EXCERPTED TEXT:
---------------

S v Shangemwene (CC 11/2011) [2012] NAHC 240 (20 August 2012);

Group

Full judgment

NOT REPORTABLE



CASE NO.: CC 11/2011

IN THE NORTHERN DIVISION OF THE HIGH COURT OF NAMIBIA

HELD AT OSHAKATI



In the matter between:

THE STATE

and

ANDREAS SHIVUTE KARAPI SHANGEMWENE ..........................................ACCUSED



CORAM: TOMMASI J

Heard on: 3, 4, 23 & 27 July 2012;

Delivered on: 20 August 2012



SENTENCE

TOMMASI J: [1] The accused was convicted of murder and robbery with aggravating circumstances as defined in section 1 of the Criminal Procedure Act, 1977 (Act 51 of 1977).

[2] The accused on 20 November 2010, whilst carrying a knife in his pocket, walked into a cuca shop during the afternoon hours and found Saara Heita alone. Saara, a grade 12 pupil, was helping out a neighbor at the cuca shop. The neighboring shop owner testified that she heard the screams of Saara and this must have been when the accused had confronted her with the knife which he pulled out of his pocket. She tried to ward off the attack but the accused stabbed her in her neck; slit her throat and threw her down on the ground. He took coins amounting to N$33.00 from the counter and left the shop. When he came out the community members gave chase and managed to apprehend him. The community members severely assaulted the accused and reluctantly handed him over to the police together with the knife which they found on him.

[3] Saara was only 20 years old when her young life was brutally ended. Her 71 year old grandmother testified that she was a retired nurse and Saara was living with her at the time of her death. She had invested in her school fees and general maintenance. Saara was the one assisting her. She had every reason to believe that Saara would be the one who would take care of her financially once she had completed her studies. She testified that Saara’s death had plunged her into poverty as she had to carry all the funeral costs. She indicated that she would forgive the accused as she is a Christian.

---------------

[Records from a dataset]
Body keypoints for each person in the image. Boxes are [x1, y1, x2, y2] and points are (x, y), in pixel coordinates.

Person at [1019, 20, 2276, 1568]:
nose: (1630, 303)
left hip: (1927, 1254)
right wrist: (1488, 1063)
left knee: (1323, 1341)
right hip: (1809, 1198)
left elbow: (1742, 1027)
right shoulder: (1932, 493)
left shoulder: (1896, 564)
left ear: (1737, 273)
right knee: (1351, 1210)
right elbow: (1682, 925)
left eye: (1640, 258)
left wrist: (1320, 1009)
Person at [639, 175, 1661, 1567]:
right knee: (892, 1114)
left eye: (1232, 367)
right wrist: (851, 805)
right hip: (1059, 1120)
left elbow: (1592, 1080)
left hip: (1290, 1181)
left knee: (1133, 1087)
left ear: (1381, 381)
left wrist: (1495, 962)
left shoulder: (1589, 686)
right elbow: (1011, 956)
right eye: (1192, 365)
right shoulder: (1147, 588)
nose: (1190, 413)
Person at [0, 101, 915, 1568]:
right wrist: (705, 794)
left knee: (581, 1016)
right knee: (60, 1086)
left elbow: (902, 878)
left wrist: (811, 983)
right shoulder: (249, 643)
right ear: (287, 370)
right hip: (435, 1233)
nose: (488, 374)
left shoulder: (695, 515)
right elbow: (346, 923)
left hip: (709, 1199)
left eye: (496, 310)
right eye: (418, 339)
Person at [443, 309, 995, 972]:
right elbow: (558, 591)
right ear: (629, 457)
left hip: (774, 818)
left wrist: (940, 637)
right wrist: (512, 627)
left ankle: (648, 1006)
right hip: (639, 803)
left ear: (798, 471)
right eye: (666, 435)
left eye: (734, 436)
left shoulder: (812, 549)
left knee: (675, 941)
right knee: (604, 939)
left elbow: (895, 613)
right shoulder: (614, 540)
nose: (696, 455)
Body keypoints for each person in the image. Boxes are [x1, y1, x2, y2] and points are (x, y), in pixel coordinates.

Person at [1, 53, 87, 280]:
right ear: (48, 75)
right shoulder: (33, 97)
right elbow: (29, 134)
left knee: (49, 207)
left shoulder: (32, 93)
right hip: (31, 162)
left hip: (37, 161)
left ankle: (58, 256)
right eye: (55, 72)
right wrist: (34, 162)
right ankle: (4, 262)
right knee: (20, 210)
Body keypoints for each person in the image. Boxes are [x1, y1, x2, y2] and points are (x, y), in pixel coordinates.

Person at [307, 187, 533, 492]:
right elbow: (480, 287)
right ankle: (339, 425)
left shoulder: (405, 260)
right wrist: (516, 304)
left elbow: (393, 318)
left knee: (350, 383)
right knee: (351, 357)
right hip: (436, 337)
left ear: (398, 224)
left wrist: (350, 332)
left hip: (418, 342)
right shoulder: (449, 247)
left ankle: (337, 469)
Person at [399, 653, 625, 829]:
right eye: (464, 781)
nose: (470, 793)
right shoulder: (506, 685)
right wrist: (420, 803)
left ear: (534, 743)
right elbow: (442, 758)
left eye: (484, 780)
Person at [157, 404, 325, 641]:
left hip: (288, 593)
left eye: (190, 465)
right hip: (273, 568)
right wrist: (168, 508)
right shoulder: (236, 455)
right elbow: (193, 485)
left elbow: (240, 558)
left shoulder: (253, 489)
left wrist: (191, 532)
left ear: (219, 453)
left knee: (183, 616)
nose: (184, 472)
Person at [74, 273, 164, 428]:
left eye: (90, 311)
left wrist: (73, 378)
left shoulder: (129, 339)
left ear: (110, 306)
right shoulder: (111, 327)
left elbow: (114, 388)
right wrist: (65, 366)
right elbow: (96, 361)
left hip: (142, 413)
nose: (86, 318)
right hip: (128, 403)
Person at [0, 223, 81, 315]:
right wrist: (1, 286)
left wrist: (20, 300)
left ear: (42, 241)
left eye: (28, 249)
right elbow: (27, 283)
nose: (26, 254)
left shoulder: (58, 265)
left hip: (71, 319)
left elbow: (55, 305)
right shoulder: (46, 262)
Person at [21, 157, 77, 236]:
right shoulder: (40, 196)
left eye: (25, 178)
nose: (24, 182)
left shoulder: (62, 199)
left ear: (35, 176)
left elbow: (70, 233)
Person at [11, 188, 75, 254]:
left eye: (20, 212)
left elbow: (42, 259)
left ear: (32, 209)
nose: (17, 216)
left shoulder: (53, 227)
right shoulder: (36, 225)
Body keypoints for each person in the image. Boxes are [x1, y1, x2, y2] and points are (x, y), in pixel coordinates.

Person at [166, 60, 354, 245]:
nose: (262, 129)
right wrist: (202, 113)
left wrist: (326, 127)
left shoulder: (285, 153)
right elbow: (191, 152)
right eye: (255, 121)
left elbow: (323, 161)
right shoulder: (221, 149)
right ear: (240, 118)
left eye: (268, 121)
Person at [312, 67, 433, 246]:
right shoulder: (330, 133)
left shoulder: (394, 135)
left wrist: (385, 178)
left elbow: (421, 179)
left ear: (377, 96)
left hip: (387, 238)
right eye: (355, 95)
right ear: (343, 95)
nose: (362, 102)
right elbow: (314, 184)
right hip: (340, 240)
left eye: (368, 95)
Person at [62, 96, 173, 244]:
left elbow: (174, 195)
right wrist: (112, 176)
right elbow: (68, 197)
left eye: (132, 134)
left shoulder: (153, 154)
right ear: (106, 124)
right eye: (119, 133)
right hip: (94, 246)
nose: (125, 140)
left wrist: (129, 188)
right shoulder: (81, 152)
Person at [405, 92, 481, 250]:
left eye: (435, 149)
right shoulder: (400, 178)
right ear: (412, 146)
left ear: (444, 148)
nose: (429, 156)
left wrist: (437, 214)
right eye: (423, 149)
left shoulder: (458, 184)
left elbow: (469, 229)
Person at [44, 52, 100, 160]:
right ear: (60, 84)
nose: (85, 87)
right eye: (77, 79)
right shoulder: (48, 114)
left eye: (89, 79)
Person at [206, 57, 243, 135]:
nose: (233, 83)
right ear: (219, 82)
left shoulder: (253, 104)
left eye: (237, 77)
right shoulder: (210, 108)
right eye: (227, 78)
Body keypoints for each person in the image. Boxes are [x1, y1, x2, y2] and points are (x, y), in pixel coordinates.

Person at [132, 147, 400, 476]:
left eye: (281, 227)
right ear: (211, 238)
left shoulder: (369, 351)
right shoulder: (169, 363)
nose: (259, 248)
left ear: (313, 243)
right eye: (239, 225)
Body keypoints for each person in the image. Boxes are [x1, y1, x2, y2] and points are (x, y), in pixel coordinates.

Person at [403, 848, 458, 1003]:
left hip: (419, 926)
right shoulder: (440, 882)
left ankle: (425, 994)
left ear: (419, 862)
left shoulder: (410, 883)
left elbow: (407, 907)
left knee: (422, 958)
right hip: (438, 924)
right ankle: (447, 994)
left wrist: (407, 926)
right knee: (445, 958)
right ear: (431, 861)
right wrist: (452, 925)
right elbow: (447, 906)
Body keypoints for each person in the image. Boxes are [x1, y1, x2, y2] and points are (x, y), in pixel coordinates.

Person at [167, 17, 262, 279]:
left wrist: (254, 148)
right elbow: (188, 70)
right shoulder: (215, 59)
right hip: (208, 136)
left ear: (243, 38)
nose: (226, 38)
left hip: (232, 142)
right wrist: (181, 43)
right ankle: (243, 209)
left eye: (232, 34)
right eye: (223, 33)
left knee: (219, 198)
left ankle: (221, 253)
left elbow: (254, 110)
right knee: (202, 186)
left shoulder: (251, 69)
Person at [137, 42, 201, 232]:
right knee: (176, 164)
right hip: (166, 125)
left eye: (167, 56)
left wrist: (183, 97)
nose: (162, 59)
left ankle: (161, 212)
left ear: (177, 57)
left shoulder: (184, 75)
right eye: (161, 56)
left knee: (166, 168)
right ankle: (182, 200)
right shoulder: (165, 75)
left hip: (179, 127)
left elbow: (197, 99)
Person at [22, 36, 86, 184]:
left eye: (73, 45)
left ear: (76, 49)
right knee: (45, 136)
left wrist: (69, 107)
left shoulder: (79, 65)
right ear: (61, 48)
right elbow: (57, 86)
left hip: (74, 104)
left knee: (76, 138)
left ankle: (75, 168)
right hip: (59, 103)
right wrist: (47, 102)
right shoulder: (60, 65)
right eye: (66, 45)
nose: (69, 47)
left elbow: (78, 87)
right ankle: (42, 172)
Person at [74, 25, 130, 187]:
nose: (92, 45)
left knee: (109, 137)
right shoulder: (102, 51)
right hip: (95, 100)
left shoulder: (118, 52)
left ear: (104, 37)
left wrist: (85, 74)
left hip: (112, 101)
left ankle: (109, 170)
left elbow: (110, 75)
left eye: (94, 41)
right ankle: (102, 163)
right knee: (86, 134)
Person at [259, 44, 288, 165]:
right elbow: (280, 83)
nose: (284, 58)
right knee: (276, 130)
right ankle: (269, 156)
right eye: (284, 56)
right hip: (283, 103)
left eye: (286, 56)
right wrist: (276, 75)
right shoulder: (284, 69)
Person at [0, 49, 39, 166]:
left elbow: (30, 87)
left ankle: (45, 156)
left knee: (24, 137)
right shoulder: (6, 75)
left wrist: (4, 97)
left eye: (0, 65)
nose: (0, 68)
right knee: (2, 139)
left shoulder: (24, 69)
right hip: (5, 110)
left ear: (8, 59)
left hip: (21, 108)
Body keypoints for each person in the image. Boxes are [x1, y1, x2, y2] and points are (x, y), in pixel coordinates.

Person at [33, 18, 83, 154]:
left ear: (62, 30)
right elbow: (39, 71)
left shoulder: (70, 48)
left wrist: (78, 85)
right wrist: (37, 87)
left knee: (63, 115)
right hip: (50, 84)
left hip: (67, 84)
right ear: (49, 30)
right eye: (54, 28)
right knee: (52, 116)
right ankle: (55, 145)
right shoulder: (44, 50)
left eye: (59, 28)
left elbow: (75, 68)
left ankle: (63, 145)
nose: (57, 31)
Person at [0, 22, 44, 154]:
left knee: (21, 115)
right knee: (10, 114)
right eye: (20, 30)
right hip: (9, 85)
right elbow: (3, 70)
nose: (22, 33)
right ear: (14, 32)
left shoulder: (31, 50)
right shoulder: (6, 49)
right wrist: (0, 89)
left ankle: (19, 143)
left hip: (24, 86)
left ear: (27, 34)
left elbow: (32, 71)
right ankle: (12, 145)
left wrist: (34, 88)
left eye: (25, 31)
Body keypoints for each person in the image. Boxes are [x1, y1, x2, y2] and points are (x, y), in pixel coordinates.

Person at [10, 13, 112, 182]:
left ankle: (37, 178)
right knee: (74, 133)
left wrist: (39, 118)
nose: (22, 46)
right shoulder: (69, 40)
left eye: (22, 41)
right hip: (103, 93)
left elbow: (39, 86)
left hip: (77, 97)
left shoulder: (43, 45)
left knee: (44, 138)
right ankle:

---------------

In the sentencing judgment, how much money did the accused take from the counter of the cuca shop?

PROBLEM SOLUTION:
Coins amounting to N$33.00.